▶ _TASK DETAILS_
Copy out, word for word, the part of the material below that begins with the line containing "The chart shows" and ends with the line containing "What percentage is", including both of those lines.

▶ _DATA FOR REVIEW_
##############################

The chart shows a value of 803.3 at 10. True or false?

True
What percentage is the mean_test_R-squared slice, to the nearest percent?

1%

##############################

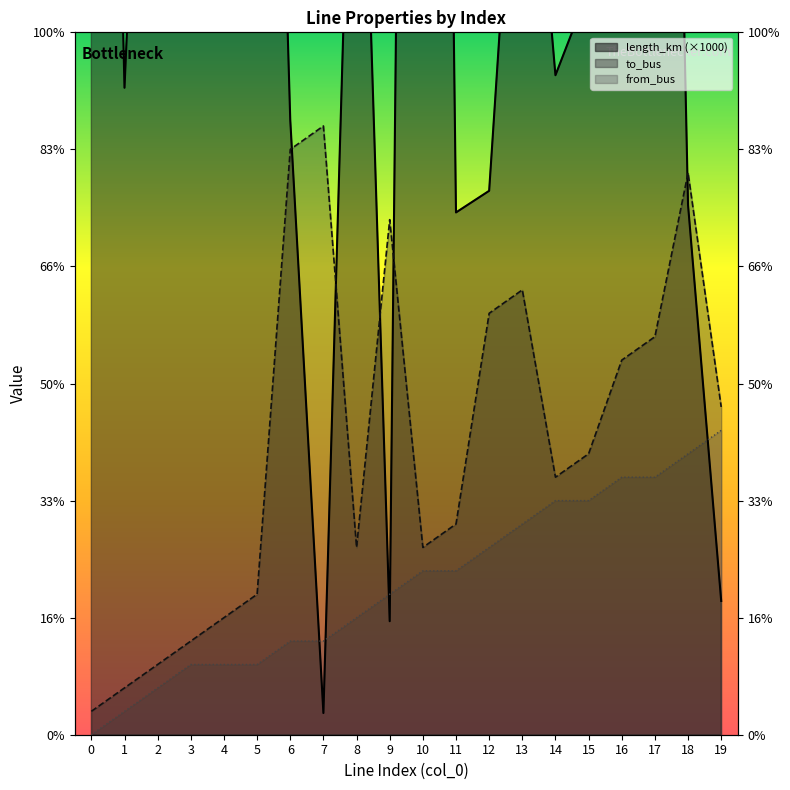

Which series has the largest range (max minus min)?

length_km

##############################

▶ _RESPONSE FOR THIS EXERCISE_
The chart shows a value of 803.3 at 10. True or false?

True
What percentage is the mean_test_R-squared slice, to the nearest percent?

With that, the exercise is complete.